Extracted material:
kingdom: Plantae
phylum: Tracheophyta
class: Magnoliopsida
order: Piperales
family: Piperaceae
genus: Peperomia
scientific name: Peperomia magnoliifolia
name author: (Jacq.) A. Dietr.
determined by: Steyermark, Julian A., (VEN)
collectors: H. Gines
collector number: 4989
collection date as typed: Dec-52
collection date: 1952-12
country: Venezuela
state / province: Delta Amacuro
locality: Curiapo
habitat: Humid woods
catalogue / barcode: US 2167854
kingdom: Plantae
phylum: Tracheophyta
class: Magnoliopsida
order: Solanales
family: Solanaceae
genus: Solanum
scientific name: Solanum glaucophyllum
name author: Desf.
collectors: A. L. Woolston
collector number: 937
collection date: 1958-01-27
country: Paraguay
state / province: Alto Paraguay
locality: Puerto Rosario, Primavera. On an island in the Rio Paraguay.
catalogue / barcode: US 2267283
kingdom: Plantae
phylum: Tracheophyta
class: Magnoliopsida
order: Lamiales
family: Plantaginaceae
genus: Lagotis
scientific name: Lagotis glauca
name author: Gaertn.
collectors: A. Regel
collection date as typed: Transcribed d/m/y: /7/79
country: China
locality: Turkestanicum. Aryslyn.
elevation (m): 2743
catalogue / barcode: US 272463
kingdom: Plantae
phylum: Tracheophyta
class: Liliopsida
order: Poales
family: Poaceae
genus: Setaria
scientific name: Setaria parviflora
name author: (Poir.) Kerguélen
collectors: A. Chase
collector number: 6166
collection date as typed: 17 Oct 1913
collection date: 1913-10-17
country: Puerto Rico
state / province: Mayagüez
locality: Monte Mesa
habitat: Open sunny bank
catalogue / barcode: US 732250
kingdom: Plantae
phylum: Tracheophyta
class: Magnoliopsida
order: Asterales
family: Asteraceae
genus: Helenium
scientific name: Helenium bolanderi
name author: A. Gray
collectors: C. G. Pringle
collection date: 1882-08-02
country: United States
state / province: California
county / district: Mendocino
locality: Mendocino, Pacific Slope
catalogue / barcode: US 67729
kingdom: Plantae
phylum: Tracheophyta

What the task asks:
Replace each "locality" with "site" in all the entries above, and give those lines again with nothing else changed.

The completed task:
kingdom: Plantae
phylum: Tracheophyta
class: Magnoliopsida
order: Piperales
family: Piperaceae
genus: Peperomia
scientific name: Peperomia magnoliifolia
name author: (Jacq.) A. Dietr.
determined by: Steyermark, Julian A., (VEN)
collectors: H. Gines
collector number: 4989
collection date as typed: Dec-52
collection date: 1952-12
country: Venezuela
state / province: Delta Amacuro
site: Curiapo
habitat: Humid woods
catalogue / barcode: US 2167854
kingdom: Plantae
phylum: Tracheophyta
class: Magnoliopsida
order: Solanales
family: Solanaceae
genus: Solanum
scientific name: Solanum glaucophyllum
name author: Desf.
collectors: A. L. Woolston
collector number: 937
collection date: 1958-01-27
country: Paraguay
state / province: Alto Paraguay
site: Puerto Rosario, Primavera. On an island in the Rio Paraguay.
catalogue / barcode: US 2267283
kingdom: Plantae
phylum: Tracheophyta
class: Magnoliopsida
order: Lamiales
family: Plantaginaceae
genus: Lagotis
scientific name: Lagotis glauca
name author: Gaertn.
collectors: A. Regel
collection date as typed: Transcribed d/m/y: /7/79
country: China
site: Turkestanicum. Aryslyn.
elevation (m): 2743
catalogue / barcode: US 272463
kingdom: Plantae
phylum: Tracheophyta
class: Liliopsida
order: Poales
family: Poaceae
genus: Setaria
scientific name: Setaria parviflora
name author: (Poir.) Kerguélen
collectors: A. Chase
collector number: 6166
collection date as typed: 17 Oct 1913
collection date: 1913-10-17
country: Puerto Rico
state / province: Mayagüez
site: Monte Mesa
habitat: Open sunny bank
catalogue / barcode: US 732250
kingdom: Plantae
phylum: Tracheophyta
class: Magnoliopsida
order: Asterales
family: Asteraceae
genus: Helenium
scientific name: Helenium bolanderi
name author: A. Gray
collectors: C. G. Pringle
collection date: 1882-08-02
country: United States
state / province: California
county / district: Mendocino
site: Mendocino, Pacific Slope
catalogue / barcode: US 67729
kingdom: Plantae
phylum: Tracheophyta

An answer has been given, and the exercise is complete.